I think this is more an abbreviated syntax than an implied activity and
I'd strongly suggest you pick just one and spec it - keeping client and
server dev work to a minimum ups the chance of adoption. [Having an
abbreviated syntax without question damaged RDF/XML].
The two kinds of entry already exist in the wild, so I'm wary of
excluding it from the spec. FriendFeed would be unable to use the
implied activity shorthand without changing the content of their feeds
as percieved by non-activity aggregators, and the reverse is true for
sites such as YouTube and Flickr that currently publish what I refer to
as "object entries".
- Having duplicate places to put data will easily confuse publishers,
as will clients be confused by data acquisition from parent elements.
This is just how things are with XML modelling.
──────────
▶ **Task statement**
Carry on the exchange about implied activity entries in feeds, starting right after its last line.
──────────
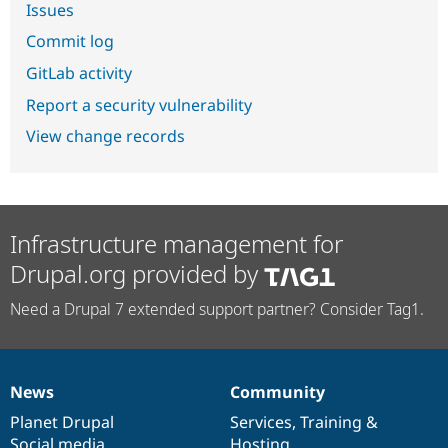
Issues
Commit log
GitLab activity
Report a security vulnerability
View change records
Infrastructure management for
Drupal.org provided by
Need a Drupal 7 extended support partner? Consider Tag1.
News
Community
News
Our
Documentation
Drupal
Governance
items
Planet Drupal
community
code
of
Services
,
Training
&
Social media
base
community
Hosting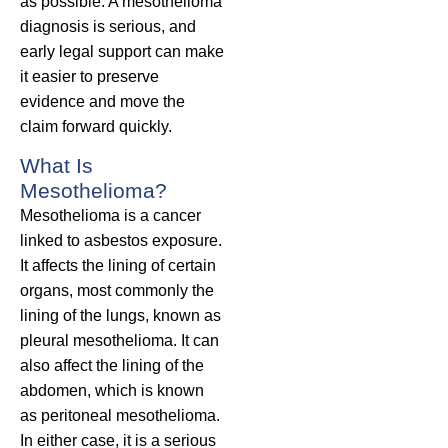
as possible. A mesothelioma
diagnosis is serious, and
early legal support can make
it easier to preserve
evidence and move the
claim forward quickly.
What Is
Mesothelioma?
Mesothelioma is a cancer
linked to asbestos exposure.
It affects the lining of certain
organs, most commonly the
lining of the lungs, known as
pleural mesothelioma. It can
also affect the lining of the
abdomen, which is known
as peritoneal mesothelioma.
In either case, it is a serious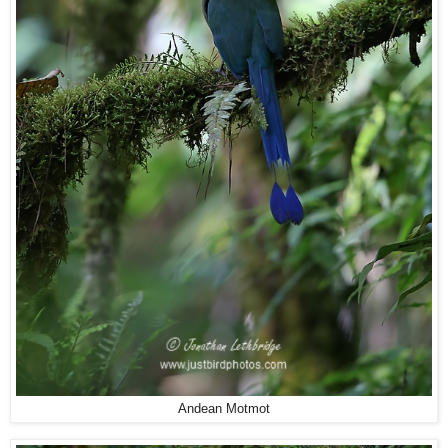
Andean Motmot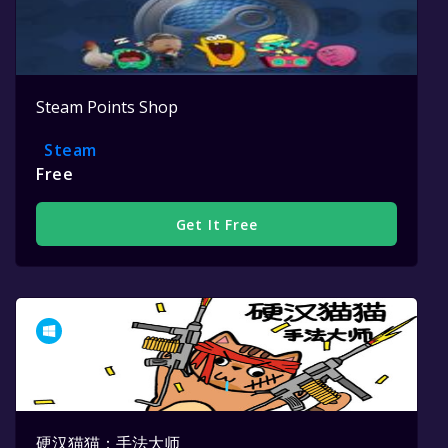
Steam Points Shop
Steam
Free
Get It Free
硬汉猫猫：手法大师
──────────
▶ **Expected answer**
The most important feedback I've taken from this is that the spec
should be re-organised to emphasise the implied activity shorthand
rather than starting with the full "activity entry" case, since I
expect only activity aggregator services to publish the latter, and
indeed the motivation for this separation is that these publishers
already have feeds that represent activities rather than objects.
That and the fact that everyone who uses this spec will have to think
about where to put the data instead of being able to guess right. Reduce
that burden!
It is my current belief that legacy software (both on the publisher and
consumer side) requires at least some duplication in the "activity
entry" case, but I will definitely take your feedback on board and see
if it can be made clearer and less redundant.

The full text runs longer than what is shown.